SUPPLIED RECORDS:
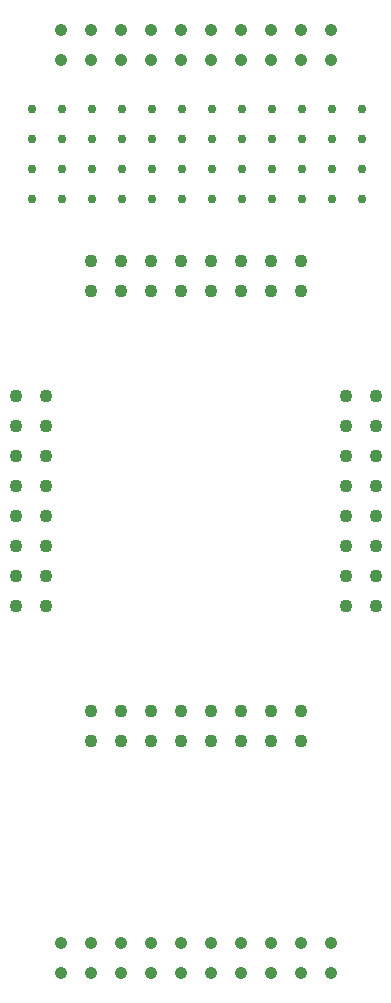
<source format=gbr>
%TF.GenerationSoftware,Altium Limited,Altium Designer,23.4.1 (23)*%
G04 Layer_Color=0*
%FSLAX45Y45*%
%MOMM*%
%TF.SameCoordinates,6CFBE55C-8612-4E24-A10C-01F6C23EBCE3*%
%TF.FilePolarity,Positive*%
%TF.FileFunction,Plated,1,2,PTH,Drill*%
%TF.Part,Single*%
G01*
G75*
%TA.AperFunction,ComponentDrill*%
%ADD41C,1.10000*%
%ADD42C,1.10000*%
%TA.AperFunction,OtherDrill,Pad Free-17 (10.287mm,70.612mm)*%
%ADD43C,0.76200*%
%TA.AperFunction,OtherDrill,Pad Free-17 (12.827mm,70.612mm)*%
%ADD44C,0.76200*%
%TA.AperFunction,OtherDrill,Pad Free-17 (2.667mm,73.152mm)*%
%ADD45C,0.76200*%
%TA.AperFunction,OtherDrill,Pad Free-17 (10.287mm,73.152mm)*%
%ADD46C,0.76200*%
%TA.AperFunction,OtherDrill,Pad Free-17 (5.207mm,73.152mm)*%
%ADD47C,0.76200*%
%TA.AperFunction,OtherDrill,Pad Free-17 (7.747mm,73.152mm)*%
%ADD48C,0.76200*%
%TA.AperFunction,OtherDrill,Pad Free-17 (5.207mm,70.612mm)*%
%ADD49C,0.76200*%
%TA.AperFunction,OtherDrill,Pad Free-17 (7.747mm,70.612mm)*%
%ADD50C,0.76200*%
%TA.AperFunction,OtherDrill,Pad Free-17 (12.827mm,73.152mm)*%
%ADD51C,0.76200*%
%TA.AperFunction,OtherDrill,Pad Free-17 (20.447mm,73.152mm)*%
%ADD52C,0.76200*%
%TA.AperFunction,OtherDrill,Pad Free-17 (20.447mm,70.612mm)*%
%ADD53C,0.76200*%
%TA.AperFunction,OtherDrill,Pad Free-17 (17.907mm,70.612mm)*%
%ADD54C,0.76200*%
%TA.AperFunction,OtherDrill,Pad Free-17 (17.907mm,73.152mm)*%
%ADD55C,0.76200*%
%TA.AperFunction,OtherDrill,Pad Free-17 (15.367mm,70.612mm)*%
%ADD56C,0.76200*%
%TA.AperFunction,OtherDrill,Pad Free-17 (15.367mm,73.152mm)*%
%ADD57C,0.76200*%
%TA.AperFunction,OtherDrill,Pad Free-17 (2.667mm,70.612mm)*%
%ADD58C,0.76200*%
%TA.AperFunction,OtherDrill,Pad Free-17 (30.607mm,73.152mm)*%
%ADD59C,0.76200*%
%TA.AperFunction,OtherDrill,Pad Free-17 (28.067mm,70.612mm)*%
%ADD60C,0.76200*%
%TA.AperFunction,OtherDrill,Pad Free-17 (28.067mm,73.152mm)*%
%ADD61C,0.76200*%
%TA.AperFunction,OtherDrill,Pad Free-17 (22.987mm,73.152mm)*%
%ADD62C,0.76200*%
%TA.AperFunction,OtherDrill,Pad Free-17 (22.987mm,70.612mm)*%
%ADD63C,0.76200*%
%TA.AperFunction,OtherDrill,Pad Free-17 (25.527mm,70.612mm)*%
%ADD64C,0.76200*%
%TA.AperFunction,OtherDrill,Pad Free-17 (25.527mm,73.152mm)*%
%ADD65C,0.76200*%
%TA.AperFunction,OtherDrill,Pad Free-17 (22.987mm,78.232mm)*%
%ADD66C,0.76200*%
%TA.AperFunction,OtherDrill,Pad Free-17 (22.987mm,75.692mm)*%
%ADD67C,0.76200*%
%TA.AperFunction,OtherDrill,Pad Free-17 (25.527mm,75.692mm)*%
%ADD68C,0.76200*%
%TA.AperFunction,OtherDrill,Pad Free-17 (25.527mm,78.232mm)*%
%ADD69C,0.76200*%
%TA.AperFunction,OtherDrill,Pad Free-17 (30.607mm,78.232mm)*%
%ADD70C,0.76200*%
%TA.AperFunction,OtherDrill,Pad Free-17 (30.607mm,75.692mm)*%
%ADD71C,0.76200*%
%TA.AperFunction,OtherDrill,Pad Free-17 (28.067mm,75.692mm)*%
%ADD72C,0.76200*%
%TA.AperFunction,OtherDrill,Pad Free-17 (28.067mm,78.232mm)*%
%ADD73C,0.76200*%
%TA.AperFunction,OtherDrill,Pad Free-17 (12.827mm,78.232mm)*%
%ADD74C,0.76200*%
%TA.AperFunction,OtherDrill,Pad Free-17 (12.827mm,75.692mm)*%
%ADD75C,0.76200*%
%TA.AperFunction,OtherDrill,Pad Free-17 (15.367mm,75.692mm)*%
%ADD76C,0.76200*%
%TA.AperFunction,OtherDrill,Pad Free-17 (15.367mm,78.232mm)*%
%ADD77C,0.76200*%
%TA.AperFunction,OtherDrill,Pad Free-17 (20.447mm,78.232mm)*%
%ADD78C,0.76200*%
%TA.AperFunction,OtherDrill,Pad Free-17 (20.447mm,75.692mm)*%
%ADD79C,0.76200*%
%TA.AperFunction,OtherDrill,Pad Free-17 (17.907mm,75.692mm)*%
%ADD80C,0.76200*%
%TA.AperFunction,OtherDrill,Pad Free-17 (17.907mm,78.232mm)*%
%ADD81C,0.76200*%
%TA.AperFunction,OtherDrill,Pad Free-17 (7.747mm,78.232mm)*%
%ADD82C,0.76200*%
%TA.AperFunction,OtherDrill,Pad Free-17 (7.747mm,75.692mm)*%
%ADD83C,0.76200*%
%TA.AperFunction,OtherDrill,Pad Free-17 (10.287mm,75.692mm)*%
%ADD84C,0.76200*%
%TA.AperFunction,OtherDrill,Pad Free-17 (10.287mm,78.232mm)*%
%ADD85C,0.76200*%
%TA.AperFunction,OtherDrill,Pad Free-17 (5.207mm,78.232mm)*%
%ADD86C,0.76200*%
%TA.AperFunction,OtherDrill,Pad Free-17 (5.207mm,75.692mm)*%
%ADD87C,0.76200*%
%TA.AperFunction,OtherDrill,Pad Free-17 (2.667mm,75.692mm)*%
%ADD88C,0.76200*%
%TA.AperFunction,OtherDrill,Pad Free-17 (2.667mm,78.232mm)*%
%ADD89C,0.76200*%
%TA.AperFunction,OtherDrill,Pad Free-17 (30.607mm,70.612mm)*%
%ADD90C,0.76200*%
%TA.AperFunction,ComponentDrill*%
%ADD91C,1.04000*%
D41*
X2539000Y2722000D02*
D03*
Y2468000D02*
D03*
X2285000Y2722000D02*
D03*
Y2468000D02*
D03*
X2031000Y2722000D02*
D03*
Y2468000D02*
D03*
X1777000Y2722000D02*
D03*
Y2468000D02*
D03*
X1523000Y2722000D02*
D03*
Y2468000D02*
D03*
X1269000Y2722000D02*
D03*
Y2468000D02*
D03*
X1015000Y2722000D02*
D03*
Y2468000D02*
D03*
X761000Y2722000D02*
D03*
Y2468000D02*
D03*
Y6278000D02*
D03*
Y6532000D02*
D03*
X1015000Y6278000D02*
D03*
Y6532000D02*
D03*
X1269000Y6278000D02*
D03*
Y6532000D02*
D03*
X1523000Y6278000D02*
D03*
Y6532000D02*
D03*
X1777000Y6278000D02*
D03*
Y6532000D02*
D03*
X2031000Y6278000D02*
D03*
Y6532000D02*
D03*
X2285000Y6278000D02*
D03*
Y6532000D02*
D03*
X2539000Y6278000D02*
D03*
Y6532000D02*
D03*
D42*
X2919000Y5389000D02*
D03*
X3173000D02*
D03*
X2919000Y5135000D02*
D03*
X3173000D02*
D03*
X2919000Y4881000D02*
D03*
X3173000D02*
D03*
X2919000Y4627000D02*
D03*
X3173000D02*
D03*
X2919000Y4373000D02*
D03*
X3173000D02*
D03*
X2919000Y4119000D02*
D03*
X3173000D02*
D03*
X2919000Y3865000D02*
D03*
X3173000D02*
D03*
X2919000Y3611000D02*
D03*
X3173000D02*
D03*
X127000Y5389000D02*
D03*
X381000D02*
D03*
X127000Y5135000D02*
D03*
X381000D02*
D03*
X127000Y4881000D02*
D03*
X381000D02*
D03*
X127000Y4627000D02*
D03*
X381000D02*
D03*
X127000Y4373000D02*
D03*
X381000D02*
D03*
X127000Y4119000D02*
D03*
X381000D02*
D03*
X127000Y3865000D02*
D03*
X381000D02*
D03*
X127000Y3611000D02*
D03*
X381000D02*
D03*
D43*
X1028700Y7061200D02*
D03*
D44*
X1282700D02*
D03*
D45*
X266700Y7315200D02*
D03*
D46*
X1028700D02*
D03*
D47*
X520700D02*
D03*
D48*
X774700D02*
D03*
D49*
X520700Y7061200D02*
D03*
D50*
X774700D02*
D03*
D51*
X1282700Y7315200D02*
D03*
D52*
X2044700D02*
D03*
D53*
Y7061200D02*
D03*
D54*
X1790700D02*
D03*
D55*
Y7315200D02*
D03*
D56*
X1536700Y7061200D02*
D03*
D57*
Y7315200D02*
D03*
D58*
X266700Y7061200D02*
D03*
D59*
X3060700Y7315200D02*
D03*
D60*
X2806700Y7061200D02*
D03*
D61*
Y7315200D02*
D03*
D62*
X2298700D02*
D03*
D63*
Y7061200D02*
D03*
D64*
X2552700D02*
D03*
D65*
Y7315200D02*
D03*
D66*
X2298700Y7823200D02*
D03*
D67*
Y7569200D02*
D03*
D68*
X2552700D02*
D03*
D69*
Y7823200D02*
D03*
D70*
X3060700D02*
D03*
D71*
Y7569200D02*
D03*
D72*
X2806700D02*
D03*
D73*
Y7823200D02*
D03*
D74*
X1282700D02*
D03*
D75*
Y7569200D02*
D03*
D76*
X1536700D02*
D03*
D77*
Y7823200D02*
D03*
D78*
X2044700D02*
D03*
D79*
Y7569200D02*
D03*
D80*
X1790700D02*
D03*
D81*
Y7823200D02*
D03*
D82*
X774700D02*
D03*
D83*
Y7569200D02*
D03*
D84*
X1028700D02*
D03*
D85*
Y7823200D02*
D03*
D86*
X520700D02*
D03*
D87*
Y7569200D02*
D03*
D88*
X266700D02*
D03*
D89*
Y7823200D02*
D03*
D90*
X3060700Y7061200D02*
D03*
D91*
X508000Y508000D02*
D03*
Y762000D02*
D03*
X762000Y508000D02*
D03*
Y762000D02*
D03*
X1016000Y508000D02*
D03*
Y762000D02*
D03*
X1270000Y508000D02*
D03*
Y762000D02*
D03*
X1524000Y508000D02*
D03*
Y762000D02*
D03*
X1778000Y508000D02*
D03*
Y762000D02*
D03*
X2032000Y508000D02*
D03*
Y762000D02*
D03*
X2286000Y508000D02*
D03*
Y762000D02*
D03*
X2540000Y508000D02*
D03*
Y762000D02*
D03*
X2794000Y508000D02*
D03*
Y762000D02*
D03*
X508000Y8238000D02*
D03*
Y8492000D02*
D03*
X762000Y8238000D02*
D03*
Y8492000D02*
D03*
X1016000Y8238000D02*
D03*
Y8492000D02*
D03*
X1270000Y8238000D02*
D03*
Y8492000D02*
D03*
X1524000Y8238000D02*
D03*
Y8492000D02*
D03*
X1778000Y8238000D02*
D03*
Y8492000D02*
D03*
X2032000Y8238000D02*
D03*
Y8492000D02*
D03*
X2286000Y8238000D02*
D03*
Y8492000D02*
D03*
X2540000Y8238000D02*
D03*
Y8492000D02*
D03*
X2794000Y8238000D02*
D03*
Y8492000D02*
D03*
%TF.MD5,fa7c1f1e24ededf8e48bf137b0f21a32*%
M02*

</source>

YOUR TASK:
Your task is to output exactly the lines running from the one with "X1270000Y8238000D02*" through the final line of the material above, with both ends included.

WORKED SOLUTION:
X1270000Y8238000D02*
D03*
Y8492000D02*
D03*
X1524000Y8238000D02*
D03*
Y8492000D02*
D03*
X1778000Y8238000D02*
D03*
Y8492000D02*
D03*
X2032000Y8238000D02*
D03*
Y8492000D02*
D03*
X2286000Y8238000D02*
D03*
Y8492000D02*
D03*
X2540000Y8238000D02*
D03*
Y8492000D02*
D03*
X2794000Y8238000D02*
D03*
Y8492000D02*
D03*
%TF.MD5,fa7c1f1e24ededf8e48bf137b0f21a32*%
M02*

</source>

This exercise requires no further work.